Materials provided START

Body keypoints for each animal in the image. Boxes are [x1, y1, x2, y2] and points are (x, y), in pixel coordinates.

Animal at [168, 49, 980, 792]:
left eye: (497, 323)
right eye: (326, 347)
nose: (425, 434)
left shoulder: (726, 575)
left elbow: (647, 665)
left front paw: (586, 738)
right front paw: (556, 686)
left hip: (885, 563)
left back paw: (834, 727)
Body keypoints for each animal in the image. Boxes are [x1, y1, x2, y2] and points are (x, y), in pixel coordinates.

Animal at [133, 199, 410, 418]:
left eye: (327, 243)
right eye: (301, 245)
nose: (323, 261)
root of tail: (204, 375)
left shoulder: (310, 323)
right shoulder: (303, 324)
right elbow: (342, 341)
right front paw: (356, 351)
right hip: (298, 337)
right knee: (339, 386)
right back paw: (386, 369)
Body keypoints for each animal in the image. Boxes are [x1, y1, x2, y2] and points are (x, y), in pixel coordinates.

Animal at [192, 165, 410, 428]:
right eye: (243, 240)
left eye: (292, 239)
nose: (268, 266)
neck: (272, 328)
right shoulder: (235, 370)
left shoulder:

Materials provided END
Materials provided START

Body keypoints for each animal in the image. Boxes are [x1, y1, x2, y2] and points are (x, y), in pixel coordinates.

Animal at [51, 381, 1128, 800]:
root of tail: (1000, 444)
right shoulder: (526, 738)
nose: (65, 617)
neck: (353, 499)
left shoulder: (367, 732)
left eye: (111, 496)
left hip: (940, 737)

Materials provided END
Materials provided START

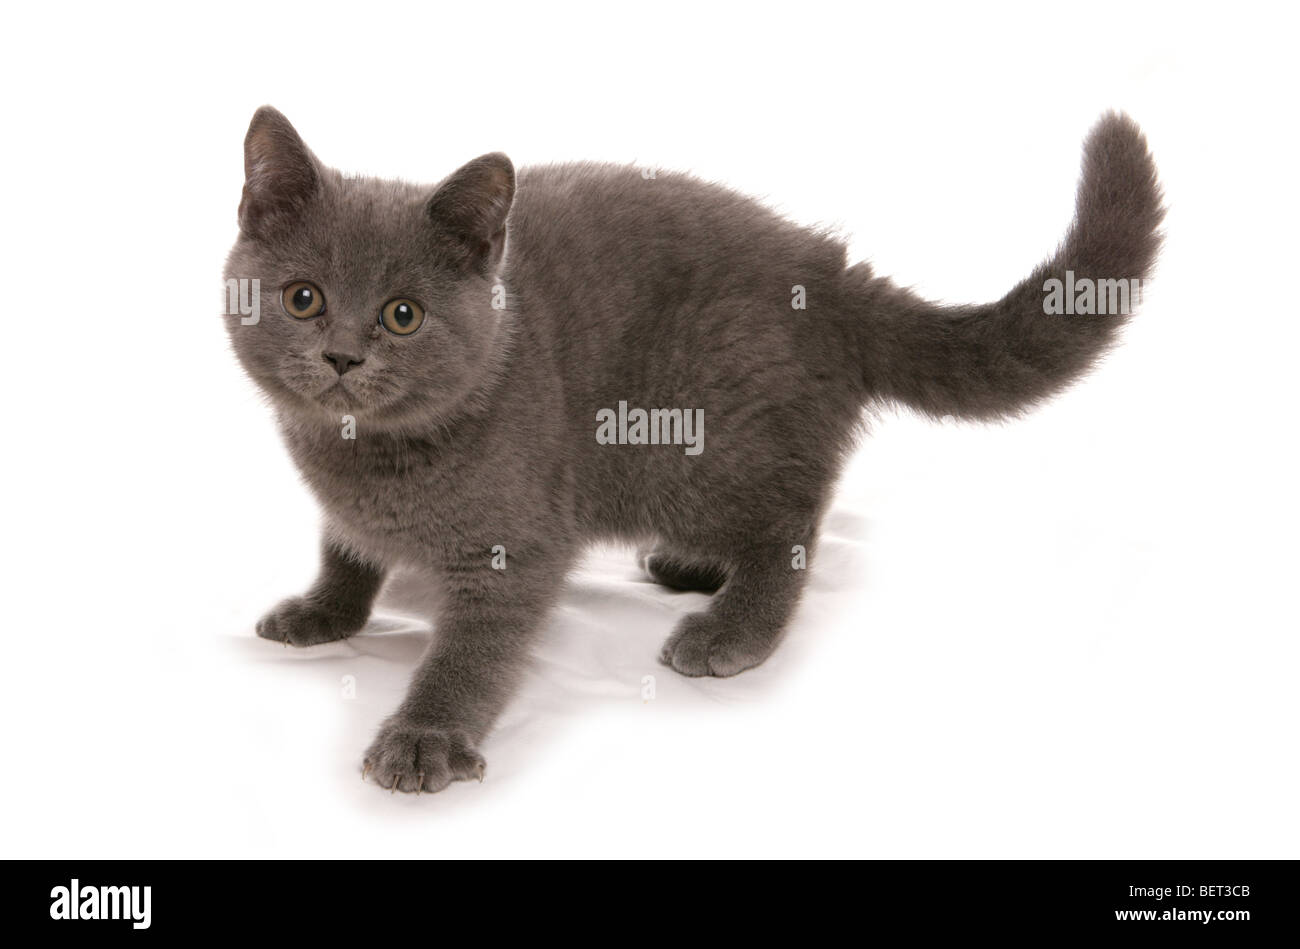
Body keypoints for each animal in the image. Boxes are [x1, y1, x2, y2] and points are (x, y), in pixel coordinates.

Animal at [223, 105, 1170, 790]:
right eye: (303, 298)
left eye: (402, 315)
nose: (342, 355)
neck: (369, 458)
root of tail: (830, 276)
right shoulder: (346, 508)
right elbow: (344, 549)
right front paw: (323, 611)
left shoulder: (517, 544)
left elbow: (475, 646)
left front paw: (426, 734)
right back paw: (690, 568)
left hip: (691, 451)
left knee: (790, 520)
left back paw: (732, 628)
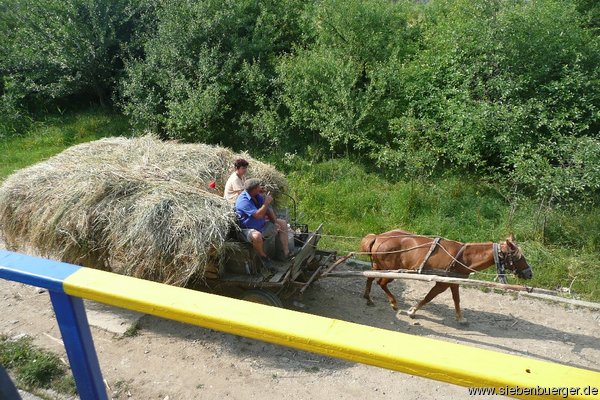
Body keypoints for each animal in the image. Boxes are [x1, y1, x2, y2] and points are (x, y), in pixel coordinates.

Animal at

Materials provided END

▸ Task brief:
Above are the records. Copy the lines beginning at the one that has "right front paw: (356, 351)" and ending with the one that has "right eye: (243, 240)", unchanged.

▸ Result for this task:
right front paw: (356, 351)
right hip: (298, 337)
right knee: (339, 386)
right back paw: (386, 369)
Body keypoints for each animal in the image. Boxes are [x1, y1, x2, y2] and points are (x, y), in pixel coordinates.

Animal at [192, 165, 410, 428]:
right eye: (243, 240)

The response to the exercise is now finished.